### PROBLEM REQUIREMENTS:
Put every line of the items below into a numbered list, leaving out the blank lines.

### ENTRIES SUPPLIED:
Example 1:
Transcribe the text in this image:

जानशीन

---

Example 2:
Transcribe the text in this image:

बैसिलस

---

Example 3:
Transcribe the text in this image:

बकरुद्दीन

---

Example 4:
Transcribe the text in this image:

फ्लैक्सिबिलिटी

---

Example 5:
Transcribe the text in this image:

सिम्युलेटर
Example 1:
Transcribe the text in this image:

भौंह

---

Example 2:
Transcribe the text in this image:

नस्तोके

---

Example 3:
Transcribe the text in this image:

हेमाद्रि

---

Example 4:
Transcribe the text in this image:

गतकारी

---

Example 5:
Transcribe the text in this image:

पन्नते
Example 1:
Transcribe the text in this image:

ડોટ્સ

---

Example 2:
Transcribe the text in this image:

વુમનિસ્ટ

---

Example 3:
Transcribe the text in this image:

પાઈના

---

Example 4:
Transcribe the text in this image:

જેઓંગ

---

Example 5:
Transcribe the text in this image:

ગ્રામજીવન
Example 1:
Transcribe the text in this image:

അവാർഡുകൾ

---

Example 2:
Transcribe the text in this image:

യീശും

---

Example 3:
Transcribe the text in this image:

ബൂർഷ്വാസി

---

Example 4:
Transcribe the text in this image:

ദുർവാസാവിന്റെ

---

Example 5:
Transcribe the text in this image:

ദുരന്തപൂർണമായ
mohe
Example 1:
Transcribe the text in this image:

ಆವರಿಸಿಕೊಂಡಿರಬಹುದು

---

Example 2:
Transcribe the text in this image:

### REPLY TO THE EXERCISE:
1. Example 1:
2. Transcribe the text in this image:
3. जानशीन
4. ---
5. Example 2:
6. Transcribe the text in this image:
7. बैसिलस
8. ---
9. Example 3:
10. Transcribe the text in this image:
11. बकरुद्दीन
12. ---
13. Example 4:
14. Transcribe the text in this image:
15. फ्लैक्सिबिलिटी
16. ---
17. Example 5:
18. Transcribe the text in this image:
19. सिम्युलेटर
20. Example 1:
21. Transcribe the text in this image:
22. भौंह
23. ---
24. Example 2:
25. Transcribe the text in this image:
26. नस्तोके
27. ---
28. Example 3:
29. Transcribe the text in this image:
30. हेमाद्रि
31. ---
32. Example 4:
33. Transcribe the text in this image:
34. गतकारी
35. ---
36. Example 5:
37. Transcribe the text in this image:
38. पन्नते
39. Example 1:
40. Transcribe the text in this image:
41. ડોટ્સ
42. ---
43. Example 2:
44. Transcribe the text in this image:
45. વુમનિસ્ટ
46. ---
47. Example 3:
48. Transcribe the text in this image:
49. પાઈના
50. ---
51. Example 4:
52. Transcribe the text in this image:
53. જેઓંગ
54. ---
55. Example 5:
56. Transcribe the text in this image:
57. ગ્રામજીવન
58. Example 1:
59. Transcribe the text in this image:
60. അവാർഡുകൾ
61. ---
62. Example 2:
63. Transcribe the text in this image:
64. യീശും
65. ---
66. Example 3:
67. Transcribe the text in this image:
68. ബൂർഷ്വാസി
69. ---
70. Example 4:
71. Transcribe the text in this image:
72. ദുർവാസാവിന്റെ
73. ---
74. Example 5:
75. Transcribe the text in this image:
76. ദുരന്തപൂർണമായ
77. mohe
78. Example 1:
79. Transcribe the text in this image:
80. ಆವರಿಸಿಕೊಂಡಿರಬಹುದು
81. ---
82. Example 2:
83. Transcribe the text in this image:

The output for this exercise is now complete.